La tradición nahuatl cuenta que Izta era la princesa Tlaxcalteca más bella. Un día un guerrero llamado Popoca la fue a ver y le prometió amarla por quien ella era. Izta se enamoró de él y su honestidad. El emperador no quería que su hija Izta se casara con un soldado, pero le propuso a Popoca que podría hacerlo si derrotaba al gobernante de los aztecas—con quienes estaban en guerra. El contrincante de Popoca sobornó a uno de los mensajeros tlaxcaltecos para que le dijera a Izta que el guerrero había sido derrotado y asesinado. Además, le dio una pócima a la princesa para que calmara su dolor. Cuando Popoca volvió, triunfante de la batalla, Izta no despertaba.
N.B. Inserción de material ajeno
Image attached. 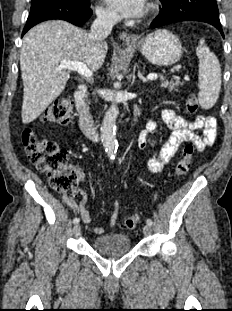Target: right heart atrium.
<instances>
[{"label": "right heart atrium", "mask_w": 232, "mask_h": 311, "mask_svg": "<svg viewBox=\"0 0 232 311\" xmlns=\"http://www.w3.org/2000/svg\"><path fill=\"white\" fill-rule=\"evenodd\" d=\"M97 18L105 24H112L116 20L115 13L109 8L98 6L96 9Z\"/></svg>", "instance_id": "d8ad5b80"}]
</instances>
La llevó a la cima del monte y la acostó en una cama de flores. Él se arrodilló a su lado. Pronto, comenzó a caer nieve pero él no se movió a pesar del frío porque siempre permanecería con ella. Con el tiempo surgieron allí dos volcanes, uno frente al otro: Iztaccíhuatl (mujer durmiente) y Popocatépetl (monte que humea). Iztaccíhuatl continúa durmiendo, pero Popocatépetl a veces bota ceniza y humo, como si quisiera despertar a su amada. Estos volcanes custodian El Valle de México.